# EXERCISE INSTRUCTIONS
Extract the text of each entry below exactly, leaving every image behind.

# RECORDS FOR THIS EXERCISE
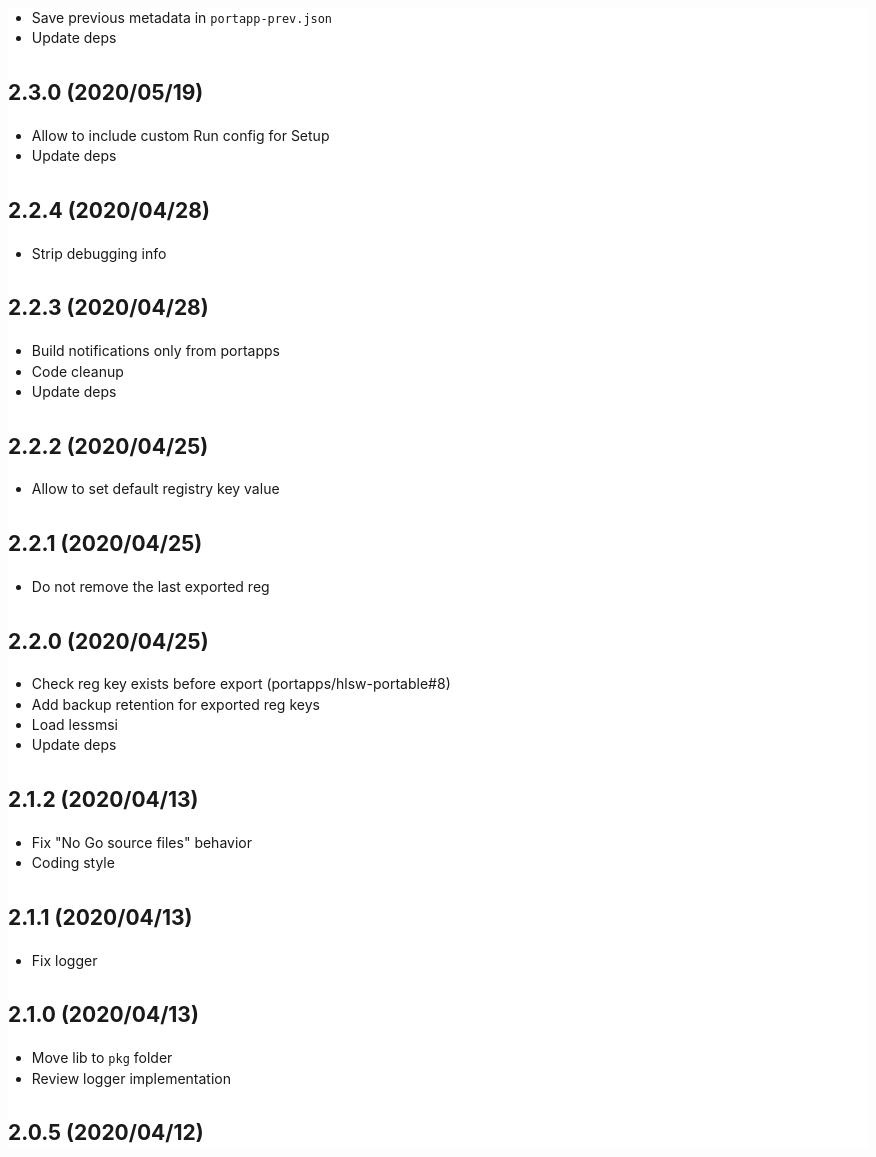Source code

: * Save previous metadata in `portapp-prev.json`
* Update deps

## 2.3.0 (2020/05/19)

* Allow to include custom Run config for Setup
* Update deps

## 2.2.4 (2020/04/28)

* Strip debugging info

## 2.2.3 (2020/04/28)

* Build notifications only from portapps
* Code cleanup
* Update deps

## 2.2.2 (2020/04/25)

* Allow to set default registry key value

## 2.2.1 (2020/04/25)

* Do not remove the last exported reg

## 2.2.0 (2020/04/25)

* Check reg key exists before export (portapps/hlsw-portable#8)
* Add backup retention for exported reg keys
* Load lessmsi
* Update deps

## 2.1.2 (2020/04/13)

* Fix "No Go source files" behavior
* Coding style

## 2.1.1 (2020/04/13)

* Fix logger

## 2.1.0 (2020/04/13)

* Move lib to `pkg` folder
* Review logger implementation

## 2.0.5 (2020/04/12)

# ANSWER TO THIS EXERCISE
Source code

: * Save previous metadata in `portapp-prev.json`
* Update deps

## 2.3.0 (2020/05/19)

* Allow to include custom Run config for Setup
* Update deps

## 2.2.4 (2020/04/28)

* Strip debugging info

## 2.2.3 (2020/04/28)

* Build notifications only from portapps
* Code cleanup
* Update deps

## 2.2.2 (2020/04/25)

* Allow to set default registry key value

## 2.2.1 (2020/04/25)

* Do not remove the last exported reg

## 2.2.0 (2020/04/25)

* Check reg key exists before export (portapps/hlsw-portable#8)
* Add backup retention for exported reg keys
* Load lessmsi
* Update deps

## 2.1.2 (2020/04/13)

* Fix "No Go source files" behavior
* Coding style

## 2.1.1 (2020/04/13)

* Fix logger

## 2.1.0 (2020/04/13)

* Move lib to `pkg` folder
* Review logger implementation

## 2.0.5 (2020/04/12)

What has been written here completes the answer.